**ASSIGNMENT**
Restate the data exactly, with nothing altered.

**DATASET EXTRACT**

########################################

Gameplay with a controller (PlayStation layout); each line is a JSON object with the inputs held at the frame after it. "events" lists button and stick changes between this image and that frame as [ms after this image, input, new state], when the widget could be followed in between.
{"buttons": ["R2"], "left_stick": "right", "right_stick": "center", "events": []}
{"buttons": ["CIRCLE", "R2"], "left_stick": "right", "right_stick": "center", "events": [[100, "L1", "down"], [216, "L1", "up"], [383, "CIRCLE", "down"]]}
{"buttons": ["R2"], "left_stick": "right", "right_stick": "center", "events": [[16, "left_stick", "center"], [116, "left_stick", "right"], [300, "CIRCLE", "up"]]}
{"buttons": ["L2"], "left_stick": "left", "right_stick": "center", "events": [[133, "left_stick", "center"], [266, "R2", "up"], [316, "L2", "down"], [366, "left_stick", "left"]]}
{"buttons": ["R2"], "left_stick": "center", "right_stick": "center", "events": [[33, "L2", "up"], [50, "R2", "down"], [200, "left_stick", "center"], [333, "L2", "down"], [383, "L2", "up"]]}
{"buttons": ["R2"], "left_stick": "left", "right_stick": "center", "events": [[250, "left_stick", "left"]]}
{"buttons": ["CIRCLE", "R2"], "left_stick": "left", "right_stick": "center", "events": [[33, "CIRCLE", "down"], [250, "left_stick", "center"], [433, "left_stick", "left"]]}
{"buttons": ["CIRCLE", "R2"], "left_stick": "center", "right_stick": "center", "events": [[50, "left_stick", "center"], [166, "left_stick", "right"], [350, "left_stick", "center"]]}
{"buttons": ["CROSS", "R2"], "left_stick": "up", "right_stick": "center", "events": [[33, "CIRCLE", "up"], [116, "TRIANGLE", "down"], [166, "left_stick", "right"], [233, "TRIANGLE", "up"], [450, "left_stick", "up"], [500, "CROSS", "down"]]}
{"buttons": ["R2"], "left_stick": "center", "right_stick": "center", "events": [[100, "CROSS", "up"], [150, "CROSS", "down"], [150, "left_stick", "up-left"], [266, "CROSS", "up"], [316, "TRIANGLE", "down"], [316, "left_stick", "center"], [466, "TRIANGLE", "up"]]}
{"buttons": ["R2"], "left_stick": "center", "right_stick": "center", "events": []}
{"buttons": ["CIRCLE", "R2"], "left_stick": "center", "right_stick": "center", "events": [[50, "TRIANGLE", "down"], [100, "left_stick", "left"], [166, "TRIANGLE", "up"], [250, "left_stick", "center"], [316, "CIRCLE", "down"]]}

########################################

**ANSWER TO THIS TASK**
Gameplay with a controller (PlayStation layout); each line is a JSON object with the inputs held at the frame after it. "events" lists button and stick changes between this image and that frame as [ms after this image, input, new state], when the widget could be followed in between.
{"buttons": ["R2"], "left_stick": "right", "right_stick": "center", "events": []}
{"buttons": ["CIRCLE", "R2"], "left_stick": "right", "right_stick": "center", "events": [[100, "L1", "down"], [216, "L1", "up"], [383, "CIRCLE", "down"]]}
{"buttons": ["R2"], "left_stick": "right", "right_stick": "center", "events": [[16, "left_stick", "center"], [116, "left_stick", "right"], [300, "CIRCLE", "up"]]}
{"buttons": ["L2"], "left_stick": "left", "right_stick": "center", "events": [[133, "left_stick", "center"], [266, "R2", "up"], [316, "L2", "down"], [366, "left_stick", "left"]]}
{"buttons": ["R2"], "left_stick": "center", "right_stick": "center", "events": [[33, "L2", "up"], [50, "R2", "down"], [200, "left_stick", "center"], [333, "L2", "down"], [383, "L2", "up"]]}
{"buttons": ["R2"], "left_stick": "left", "right_stick": "center", "events": [[250, "left_stick", "left"]]}
{"buttons": ["CIRCLE", "R2"], "left_stick": "left", "right_stick": "center", "events": [[33, "CIRCLE", "down"], [250, "left_stick", "center"], [433, "left_stick", "left"]]}
{"buttons": ["CIRCLE", "R2"], "left_stick": "center", "right_stick": "center", "events": [[50, "left_stick", "center"], [166, "left_stick", "right"], [350, "left_stick", "center"]]}
{"buttons": ["CROSS", "R2"], "left_stick": "up", "right_stick": "center", "events": [[33, "CIRCLE", "up"], [116, "TRIANGLE", "down"], [166, "left_stick", "right"], [233, "TRIANGLE", "up"], [450, "left_stick", "up"], [500, "CROSS", "down"]]}
{"buttons": ["R2"], "left_stick": "center", "right_stick": "center", "events": [[100, "CROSS", "up"], [150, "CROSS", "down"], [150, "left_stick", "up-left"], [266, "CROSS", "up"], [316, "TRIANGLE", "down"], [316, "left_stick", "center"], [466, "TRIANGLE", "up"]]}
{"buttons": ["R2"], "left_stick": "center", "right_stick": "center", "events": []}
{"buttons": ["CIRCLE", "R2"], "left_stick": "center", "right_stick": "center", "events": [[50, "TRIANGLE", "down"], [100, "left_stick", "left"], [166, "TRIANGLE", "up"], [250, "left_stick", "center"], [316, "CIRCLE", "down"]]}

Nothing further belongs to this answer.